本の雑誌 2026年2月号 (No.512) 焼みかん猫舌号 / 本の雑誌社 / 800円 + 税
表紙デザイン クラフト・エヴィング商會 [吉田浩美・吉田篤弘] / 表紙イラスト 沢野ひとし
空犬太郎の本棚。「多くにグラシン紙がまかれ」「日焼け防止のため常時カーテンが閉められている」。いいなぁ。理想のきれいな「古本屋」です。
特集:本ヲ終活セヨ。
スッキリ隊の座談会では耳に痛いセリフが連発します。
「結局、本を残してる人っていうのは自分が持ってる本が価値があるんじゃないかと思ってる」
「ネット販売が当たり前になってから圧倒的に崩れはじめてる」
「本の雑誌で紹介されてるような本は基本的に値段がつきません」
「読んだらすぐ売るっていうのがいいね、新刊は」
ただし、すべてのページに渡ってどこか「分かってはいるんですけどねぇ…」というムードがあるので、若干の後ろめたさを感じながらも楽しく読めます。できるところからやりたいねぇ…。
新刊
小山正では『悪夢工場』と『怪物の森』がSF味とクセがありそうで少しだけ興味。
大森望では『紅色海洋』。『三体』が合わなかったので中華SFに引き気味なのだけど、これはどうかな。

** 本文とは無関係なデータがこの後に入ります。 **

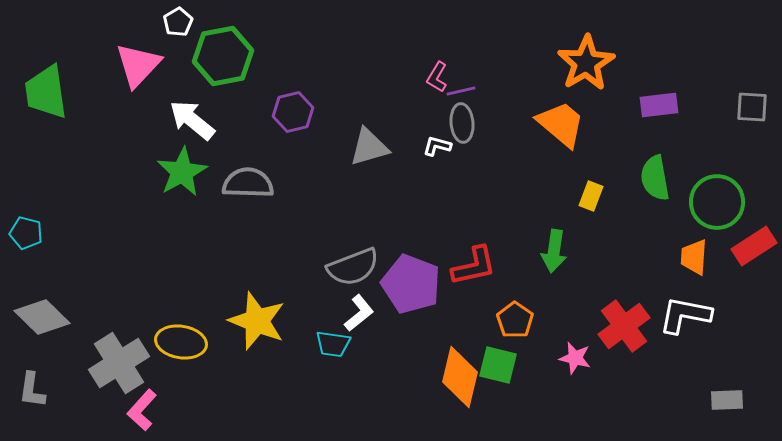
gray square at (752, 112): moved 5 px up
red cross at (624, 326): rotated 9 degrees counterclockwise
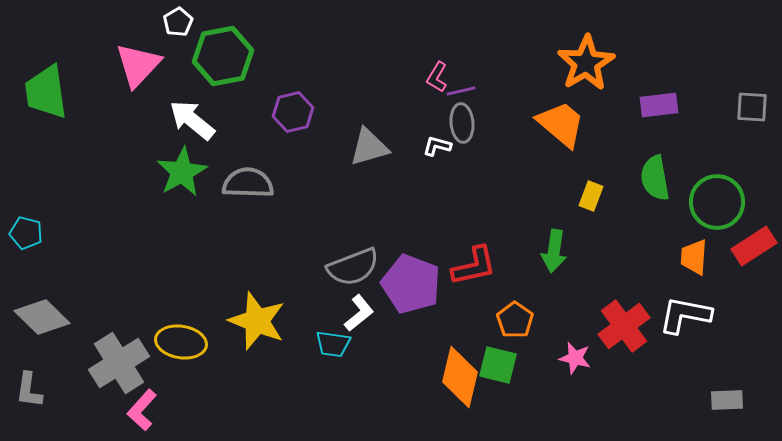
gray L-shape at (32, 390): moved 3 px left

内田剛のノンフィクションはあったら読むかなぁ。たとえば『古代文字を解読していたら、研究に取り憑かれた話』。杉江の『沖縄 最後の追い込み漁』、浜本の『HHH』、スズキナオの『古老の人生を聞く』も同じような感じ。
浜田の『小さな店をつくりたい』は、和氣正幸のブタコヤブックスの紹介とも共通する話で大変さが感じられます。urbansea の書店チェーンの文具担当のコメント自体にも。本だけ売っている時代じゃないんだよな…。
連載
阿部暁子は本屋大賞で買った本。ブックサンタだからとは言え、本選びにペルソナを導入し、その結果がとてもわかりやすかった。ブックサンタに色々と制限があること(内容も含め。家庭環境を扱ったものはだめとか)を始めて知りました。

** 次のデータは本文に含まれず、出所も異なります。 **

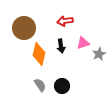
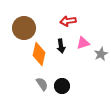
red arrow: moved 3 px right
gray star: moved 2 px right
gray semicircle: moved 2 px right, 1 px up
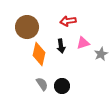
brown circle: moved 3 px right, 1 px up
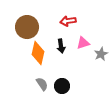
orange diamond: moved 1 px left, 1 px up
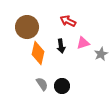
red arrow: rotated 35 degrees clockwise
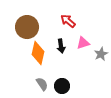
red arrow: rotated 14 degrees clockwise
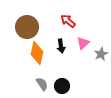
pink triangle: rotated 24 degrees counterclockwise
orange diamond: moved 1 px left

穂村弘は70年代のちょっとアヤシー系のマンガ。『包丁人味平』とか。私がジャンプコミックスを買い始めた頃の後ろのこうしたマンガのカットに古臭いなぁと思ってました。今もその気持は変わらずで、興味ないなぁ。穂村弘のここらへんがちょっと意外なんだよな、少女漫画はわかるけど。

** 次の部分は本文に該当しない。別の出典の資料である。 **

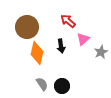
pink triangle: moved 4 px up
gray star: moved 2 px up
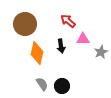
brown circle: moved 2 px left, 3 px up
pink triangle: rotated 40 degrees clockwise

小山力也は九品仏の木鶏堂。たまに行くけど本当に紹介のしようのない古本屋で、狭いわ、エンタメ系は少ないわ、代わり映えしないわ。文章にも苦労を感じます。買い物を探すのは大変だったろうな…。
三橋曉は「教皇選挙」。ネタバレアリと言われると読めず。彼の連載はここずっと読んでない。面白そうなのに。スティーヴン・キングに言わせるとネタバレ嫌いは「甘やかされた人の泣き言」らしい。
栗原康は『野生の教養II 』とカオス。統計や確率でも、一度、数値化した事の危険さを伝えます。ストレンジャー・シングスはべつやくれいも。
藤野眞功は『ネパールの歴史』。1985年の本だが変わらないところが寂しい。ラストの中国に対する言葉が現実を的確にまとめています。
青山南はクマが主人公の絵本は今どきどうなのよ、という枕から、方言での翻訳。熊本弁の「かえってこんかったら」の「こんかったら」が懐かしい。
藤岡みなみは『ミライの源氏物語』。現代の価値観で読み返した際の違和感を、肯定、否定抜きで埋めているらしくこれは面白そうだ。
風野春樹は苦しみは人を作るか、に懐疑的。私も同感。